Now that Trump is in the White House, much of the media feels uninhibited in their campaign to destroy him, seeing the unprecedented nature of his presidency as license to get away with anything. Take Jonathan Weisman, deputy Washington editor of The New York Times. Since he was targeted by pro-Trump, anti-Semitic Twitter trolls last summer, Weisman—a man who is supposed to at least feign objectivity—has completely dropped any pretense of political independence. His own Twitter feed—like the feeds of a growing number of Times reporters—is a constant stream of anti-Trump invective indistinguishable from committed anti-Trump pundits like myself. Why do I hold myself and Jonathan Weisman to such wildly differing standards? Because my job is to opine and provoke. His job is to accurately report on events, so that I know that the things I am reacting to are real, rather than the products of angry mass hallucinations or partisan messaging campaigns. By publicly refusing to do his job, he makes my job (and all our jobs as engaged citizens) much harder because I can’t reasonably trust that what I read in The New York Times is factual or based on good sourcing. Who in their right mind inside the Trump administration would talk to The New York Times, except to mislead the paper’s reporters and editors, by spinning them up or sending them off on wild goose chases that serve the administration’s own aims? How can I trust that what I read in the paper’s news columns isn’t hopelessly distorted by the angry bias evident in the social-media feeds of the paper’s editors and reporters? Much of the reporting on the Trump administration thus far seems to be so poorly sourced, riddled with caricature and negative wishful thinking as to be actively misleading, for all intents and purposes “fake news.” The beneficiary of the resulting confusion and hysteria is not The New York Times or its readers. It’s Donald Trump.
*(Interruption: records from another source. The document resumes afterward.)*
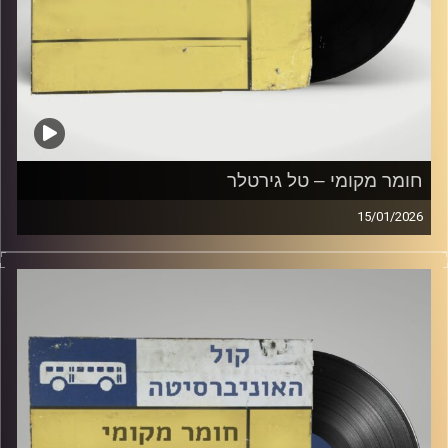
חומר מקומי – טל גירטלר
15/01/2026
שעה של מוזיקה ישראלית עם טל גירטלר
קרדיט תמונות:
Elior Buchnik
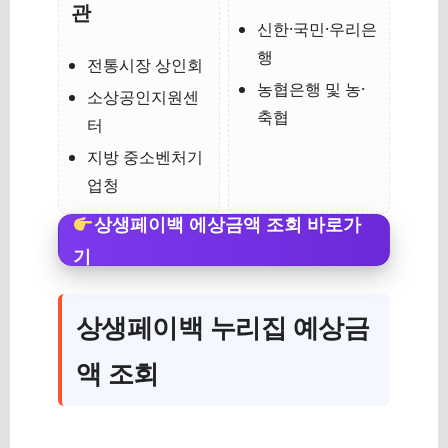
관
신한·국민·우리은
행
전통시장 상인회
농협은행 및 농·
소상공인지원센
축협
터
지방 중소벤처기
업청
상생페이백 에상금액 조회 바로가
기
상생페이백 누리집 예상금
액 조회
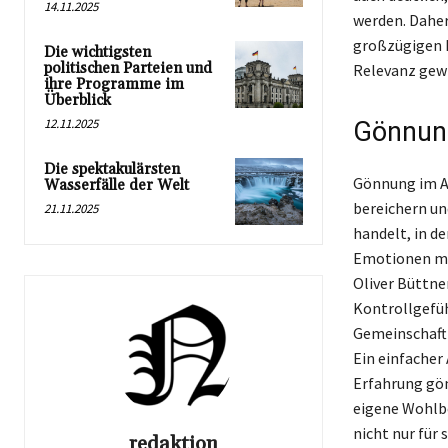
14.11.2025
werden. Daher 
großzügigen I
Die wichtigsten
politischen Parteien und
Relevanz gew
ihre Programme im
Überblick
12.11.2025
Gönnung
Die spektakulärsten
Gönnung im Al
Wasserfälle der Welt
bereichern un
21.11.2025
handelt, in d
Emotionen mit
Oliver Büttne
Kontrollgefüh
Gemeinschaftl
Ein einfacher
Erfahrung gön
eigene Wohlbe
nicht nur für 
redaktion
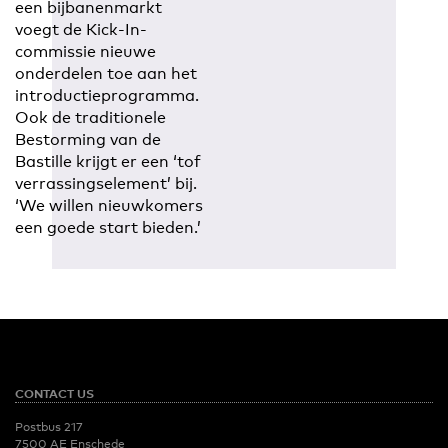
een bijbanenmarkt
voegt de Kick-In-
commissie nieuwe
onderdelen toe aan het
introductieprogramma.
Ook de traditionele
Bestorming van de
Bastille krijgt er een ‘tof
verrassingselement’ bij.
‘We willen nieuwkomers
een goede start bieden.’
CONTACT US
Postbus 217
7500 AE Enschede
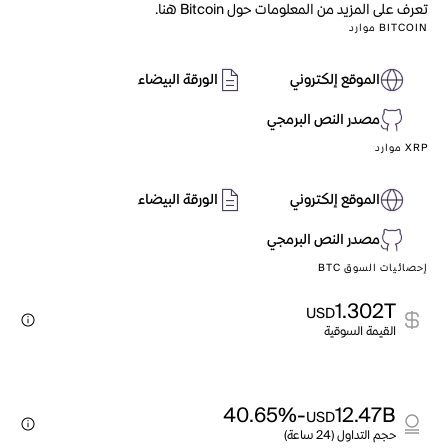
تعرف على المزيد من المعلومات حول Bitcoin هنا.
BITCOIN موارد
الموقع إلكتروني
الورقة البيضاء
مصدر النص البرمجي
XRP موارد
الموقع إلكتروني
الورقة البيضاء
مصدر النص البرمجي
إحصائيات السوق BTC
1.302T
USD
القيمة السوقية
-40.65%
12.47B
USD
حجم التداول (24 ساعة)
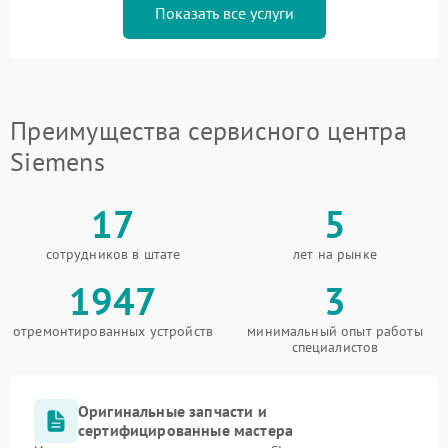
Показать все услуги
Преимущества сервисного центра
Siemens
17
5
сотрудников в штате
лет на рынке
1947
3
отремонтированных устройств
минимальный опыт работы
специалистов
Оригинальные запчасти и
сертифицированные мастера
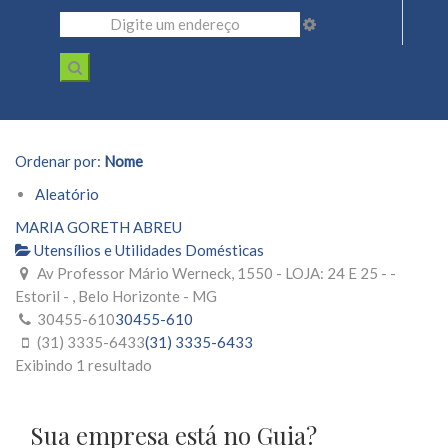
Ordenar por:
Nome
Aleatório
MARIA GORETH ABREU
Utensílios e Utilidades Domésticas
Av Professor Mário Werneck, 1550 - LOJA: 24 E 25 - -
Estoril - , Belo Horizonte - MG
30455-610
30455-610
(31) 3335-6433
(31) 3335-6433
Exibindo 1 resultado
Sua empresa está no Guia?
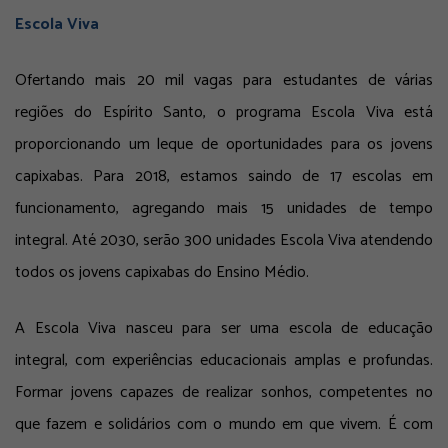
Escola Viva
Ofertando mais 20 mil vagas para estudantes de várias
regiões do Espírito Santo, o programa Escola Viva está
proporcionando um leque de oportunidades para os jovens
capixabas. Para 2018, estamos saindo de 17 escolas em
funcionamento, agregando mais 15 unidades de tempo
integral. Até 2030, serão 300 unidades Escola Viva atendendo
todos os jovens capixabas do Ensino Médio.
A Escola Viva nasceu para ser uma escola de educação
integral, com experiências educacionais amplas e profundas.
Formar jovens capazes de realizar sonhos, competentes no
que fazem e solidários com o mundo em que vivem. É com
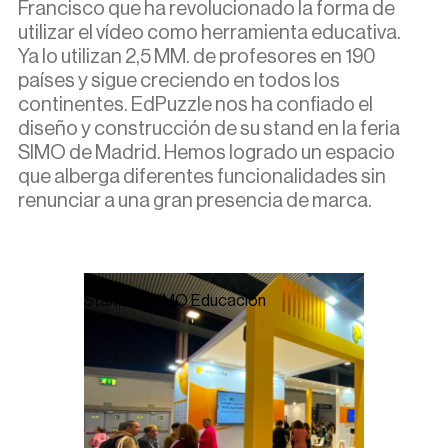
Francisco que ha revolucionado la forma de
utilizar el vídeo como herramienta educativa.
Ya lo utilizan 2,5 MM. de profesores en 190
países y sigue creciendo en todos los
continentes. EdPuzzle nos ha confiado el
diseño y construcción de su stand en la feria
SIMO de Madrid. Hemos logrado un espacio
que alberga diferentes funcionalidades sin
renunciar a una gran presencia de marca.
Stand en SIMO Educación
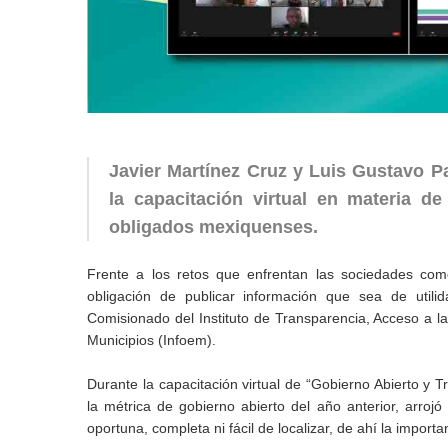
Javier Martínez Cruz y Luis Gustavo P
la capacitación virtual en materia d
obligados mexiquenses.
Frente a los retos que enfrentan las sociedades como 
obligación de publicar información que sea de utili
Comisionado del Instituto de Transparencia, Acceso a l
Municipios (Infoem).
Durante la capacitación virtual de “Gobierno Abierto y T
la métrica de gobierno abierto del año anterior, arroj
oportuna, completa ni fácil de localizar, de ahí la importa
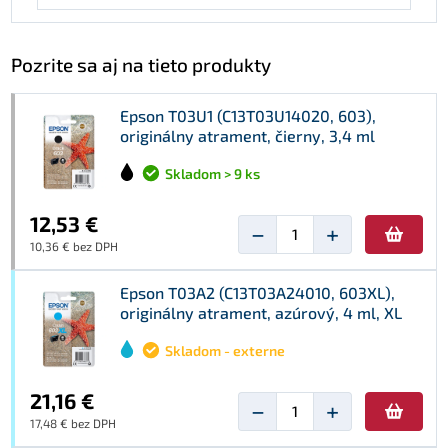
Pozrite sa aj na tieto produkty
Epson T03U1 (C13T03U14020, 603),
originálny atrament, čierny, 3,4 ml
Skladom > 9 ks
12,53 €
−
+
10,36 € bez DPH
Epson T03A2 (C13T03A24010, 603XL),
originálny atrament, azúrový, 4 ml, XL
Skladom - externe
21,16 €
−
+
17,48 € bez DPH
Kirchick is exactly right. When both the person in power and his critics on the outside are both perceived as lacking credibility, the person in power is likely to come out on top. The media need to stop asking, “Can he do that?” at every turn, and start asking “Should he do that?” If the media earnestly seek honest answers, they can recover some credibility and the balance of power to sway public opinion in their favor. If Trump ultimately proves to be a dangerous demagogue, simply reporting the facts is the only way put him in his place and hold him accountable.

Correction: An earlier version of this story stated the court voted 9-0 in favor of the Little Sister of the Poor. The ruling was 8-0, as Justice Scalia had recently passed away.